MUMBAI: Indian government bonds fell further on Friday, as traders braced for a heavy debt supply and as a cash withdrawal operation from the central bank took the market by surprise.
The yield on the benchmark 10-year note was at 6.5280%, as of 10:20 a.m. IST.
It rose 2 basis points to end at 6.5161% on Thursday. Bond yields rise when prices fall.
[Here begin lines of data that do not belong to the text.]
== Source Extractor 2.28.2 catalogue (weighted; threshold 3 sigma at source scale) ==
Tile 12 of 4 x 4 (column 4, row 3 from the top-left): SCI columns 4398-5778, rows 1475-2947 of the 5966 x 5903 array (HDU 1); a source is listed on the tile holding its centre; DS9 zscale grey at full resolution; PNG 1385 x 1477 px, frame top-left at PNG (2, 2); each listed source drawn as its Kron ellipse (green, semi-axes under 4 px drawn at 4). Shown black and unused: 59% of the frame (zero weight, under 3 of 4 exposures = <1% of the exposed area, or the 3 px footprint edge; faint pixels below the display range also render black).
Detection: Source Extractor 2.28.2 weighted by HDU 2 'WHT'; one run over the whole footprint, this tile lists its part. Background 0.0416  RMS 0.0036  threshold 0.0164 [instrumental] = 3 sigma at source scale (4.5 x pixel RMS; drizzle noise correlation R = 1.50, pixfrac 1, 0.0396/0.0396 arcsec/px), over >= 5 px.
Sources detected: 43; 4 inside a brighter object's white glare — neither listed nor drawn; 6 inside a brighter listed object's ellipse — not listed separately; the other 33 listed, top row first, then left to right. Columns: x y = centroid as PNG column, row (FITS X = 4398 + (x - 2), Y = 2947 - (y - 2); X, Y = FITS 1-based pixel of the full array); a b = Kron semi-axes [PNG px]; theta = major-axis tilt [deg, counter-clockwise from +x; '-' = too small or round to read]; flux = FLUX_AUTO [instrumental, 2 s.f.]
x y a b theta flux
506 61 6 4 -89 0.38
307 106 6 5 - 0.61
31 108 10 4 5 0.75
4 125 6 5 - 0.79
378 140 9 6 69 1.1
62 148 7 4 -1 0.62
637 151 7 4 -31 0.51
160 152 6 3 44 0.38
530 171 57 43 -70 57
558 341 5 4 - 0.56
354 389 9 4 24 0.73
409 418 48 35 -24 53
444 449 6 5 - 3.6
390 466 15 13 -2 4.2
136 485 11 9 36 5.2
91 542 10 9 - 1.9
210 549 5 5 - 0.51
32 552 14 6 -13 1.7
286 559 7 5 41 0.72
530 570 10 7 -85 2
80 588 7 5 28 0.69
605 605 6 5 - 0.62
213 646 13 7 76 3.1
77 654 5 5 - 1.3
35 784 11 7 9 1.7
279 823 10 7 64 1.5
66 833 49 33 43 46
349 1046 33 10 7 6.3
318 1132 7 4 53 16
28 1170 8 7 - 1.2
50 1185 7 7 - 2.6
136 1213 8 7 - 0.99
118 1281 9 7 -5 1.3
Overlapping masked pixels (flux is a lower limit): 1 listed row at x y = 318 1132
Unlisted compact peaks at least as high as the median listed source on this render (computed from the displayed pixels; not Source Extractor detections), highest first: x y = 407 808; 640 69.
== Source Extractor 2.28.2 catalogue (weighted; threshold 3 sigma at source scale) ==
New Delhi plans to raise 280 billion rupees ($3.2 billion) through sales of 15-year and 40-year bonds.
Traders are wary before the auction as the demand for long-term bonds has waned.
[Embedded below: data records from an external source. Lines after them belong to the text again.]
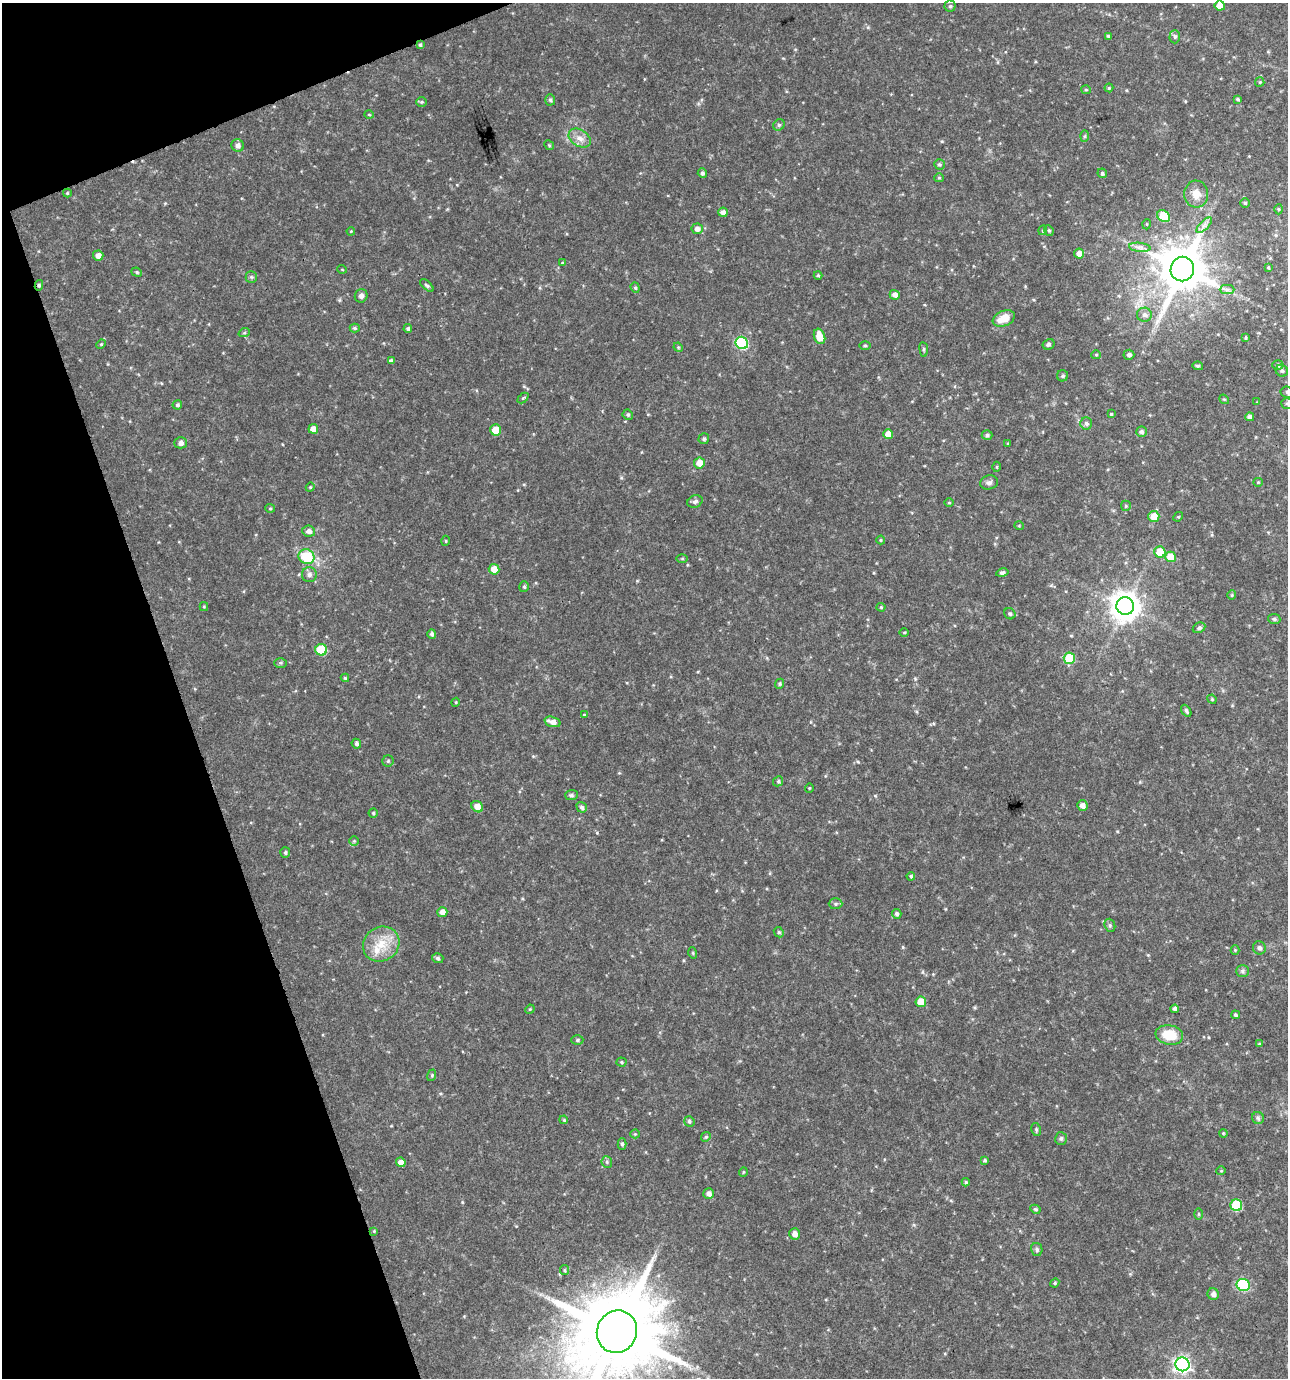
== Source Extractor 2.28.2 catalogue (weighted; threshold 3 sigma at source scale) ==
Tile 5 of 4 x 4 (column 1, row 2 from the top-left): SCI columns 76-1361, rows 2756-4131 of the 5349 x 5509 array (HDU 1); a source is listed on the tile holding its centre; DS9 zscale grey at full resolution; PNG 1290 x 1380 px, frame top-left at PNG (2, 3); each listed source drawn as its Kron ellipse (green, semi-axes under 4 px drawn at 4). Shown black and unused: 17% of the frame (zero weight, under 3 of 4 exposures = <1% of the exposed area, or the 3 px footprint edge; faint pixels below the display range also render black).
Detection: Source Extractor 2.28.2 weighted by HDU 2 'WHT'; one run over the whole footprint, this tile lists its part. Background 0.0481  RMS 0.0052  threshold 0.0234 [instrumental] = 3 sigma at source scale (4.5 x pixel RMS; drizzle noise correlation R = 1.50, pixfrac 1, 0.0396/0.0396 arcsec/px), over >= 5 px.
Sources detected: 190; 1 inside a brighter listed object's ellipse — not listed separately; the other 189 listed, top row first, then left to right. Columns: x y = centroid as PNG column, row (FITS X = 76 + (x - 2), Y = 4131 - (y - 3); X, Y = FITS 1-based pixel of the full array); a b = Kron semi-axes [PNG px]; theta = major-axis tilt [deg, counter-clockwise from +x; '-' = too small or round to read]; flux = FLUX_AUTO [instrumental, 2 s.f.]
The yield on the 6.90% 2065 bond has risen nearly 43 bps since June 6, when the Reserve Bank of India lowered its repo rate by 100 bps.
The RBI also jolted the market with a surprise variable rate reverse repo auction worth 1 trillion rupees, after a month’s gap, confusing the market about its stance on liquidity.
The 10-year yield had eased last week when a key investment category that includes the RBI lapped up debt, which was viewed as the central bank’s effort to lower yields.
Such purchases by the “others” category have dropped in the previous two sessions, adding to the market’s woes. “Growing possibility of a trade deal, sticky core inflation, and now the RBI’s mixed signals, all these factors have hurt demand,” a trader at a private bank said.
Adding to the bearish sentiment is uncertainty over whether the RBI will adjust rates next month, even as retail inflation dropped to a record low of 0.25% in October, while core inflation held near 4.4%.